GEO Exploration (AIM:GEO) has laid out a clear timetable to convert surface anomalies into drill targets across two Western Australian gold projects, setting the stage for its first major drilling at Gorge and a focused follow-up at Juno.
At Gorge (E08/3737), the company has appointed preferred contractors and plans to run airborne magnetic, radiometric, LiDAR and aerial photography surveys from Q2 2026 to sharpen litho-structural mapping and historic-workings interpretation. Field verification, access works and heritage surveys will also begin in Q2 to prepare for follow-up programmes, the company said.
An auger soil programme across an approximately 5km mineralised strike is scheduled for Q3 2026 to define priority drill targets; GEO says the survey can be expanded depending on results. Maiden drilling at Gorge will use Reverse Circulation and/or Air Core methods to test beneath known surface gold occurrences once heritage and government permits are in place.

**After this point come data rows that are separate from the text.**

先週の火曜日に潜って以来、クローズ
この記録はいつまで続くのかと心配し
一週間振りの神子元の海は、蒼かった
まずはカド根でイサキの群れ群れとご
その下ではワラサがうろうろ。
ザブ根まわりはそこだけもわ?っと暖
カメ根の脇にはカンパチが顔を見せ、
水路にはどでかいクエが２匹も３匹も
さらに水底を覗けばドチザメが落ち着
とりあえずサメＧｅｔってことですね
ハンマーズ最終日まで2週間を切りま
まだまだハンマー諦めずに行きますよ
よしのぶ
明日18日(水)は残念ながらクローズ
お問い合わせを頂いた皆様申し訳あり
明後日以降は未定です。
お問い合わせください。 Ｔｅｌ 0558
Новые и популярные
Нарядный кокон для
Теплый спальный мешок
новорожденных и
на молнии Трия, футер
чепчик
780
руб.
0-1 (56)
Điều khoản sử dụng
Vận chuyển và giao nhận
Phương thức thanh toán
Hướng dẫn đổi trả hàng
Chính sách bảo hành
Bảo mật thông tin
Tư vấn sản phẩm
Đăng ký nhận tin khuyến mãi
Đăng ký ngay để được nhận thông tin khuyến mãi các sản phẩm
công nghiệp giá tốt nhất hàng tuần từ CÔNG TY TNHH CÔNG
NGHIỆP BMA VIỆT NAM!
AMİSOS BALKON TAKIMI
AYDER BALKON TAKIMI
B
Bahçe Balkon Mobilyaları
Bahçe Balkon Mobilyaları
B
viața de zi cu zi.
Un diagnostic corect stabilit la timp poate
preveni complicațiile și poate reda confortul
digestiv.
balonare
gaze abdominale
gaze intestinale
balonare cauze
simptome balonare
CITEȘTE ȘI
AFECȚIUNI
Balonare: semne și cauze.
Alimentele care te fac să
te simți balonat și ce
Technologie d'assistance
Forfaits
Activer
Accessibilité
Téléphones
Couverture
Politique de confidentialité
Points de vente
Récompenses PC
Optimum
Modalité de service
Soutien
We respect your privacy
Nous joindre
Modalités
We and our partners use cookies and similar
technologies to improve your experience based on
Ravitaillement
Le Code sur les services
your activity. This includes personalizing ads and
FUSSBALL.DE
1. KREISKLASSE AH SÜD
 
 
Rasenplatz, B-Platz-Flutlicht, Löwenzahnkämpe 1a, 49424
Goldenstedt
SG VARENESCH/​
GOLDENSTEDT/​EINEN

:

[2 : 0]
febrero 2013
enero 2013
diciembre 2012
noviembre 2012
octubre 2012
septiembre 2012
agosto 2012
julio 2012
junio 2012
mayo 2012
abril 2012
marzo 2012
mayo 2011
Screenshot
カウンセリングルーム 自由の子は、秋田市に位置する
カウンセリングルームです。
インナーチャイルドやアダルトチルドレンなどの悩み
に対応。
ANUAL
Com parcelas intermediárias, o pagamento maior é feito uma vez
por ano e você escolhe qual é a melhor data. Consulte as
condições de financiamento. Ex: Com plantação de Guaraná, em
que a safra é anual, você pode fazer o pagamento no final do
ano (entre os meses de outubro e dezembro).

Gorge covers 81km² about 110km west of Paraburdoo in the Capricorn Orogen and was recently acquired by GEO via its wholly owned Gorge Gold Pty Ltd. Historical sampling on the licence is striking: rock chips up to 134g/t Au, soil values up to 233g/t Au, elevated drainage samples and multiple near-surface nuggets ranging from under 2g to more than 100g, data the company says point to a possible primary bedrock source.
At Juno – a four-licence package totalling 644km² roughly 100km south of Paraburdoo – GEO is converting its maiden drilling learnings into a 3D geological model and multi-element geochemical work to vector toward higher-grade zones. The company completed two diamond holes in September–October 2025 (c.1,600m total) that intersected gold and copper sulphides with associated silver and zinc and which the firm interprets as potentially peripheral to a larger system.
Phase two at Juno is currently planned as one diamond hole to test a high-priority gravity anomaly and an offset induced-polarisation chargeability response at an interpreted basement contact about 5km south of JUD001. All government and heritage permits for Juno are already in place, providing flexibility to expand the programme, the company said.
Omar Ahmad, Chief Executive Officer, said: "We are advancing a systematic exploration programme across both Gorge and Juno, with a clear focus on moving targets through to drilling." Omar Ahmad, Chief Executive Officer, said.
The immediate milestone for both projects is the targeted commencement of drilling in Q3 2026.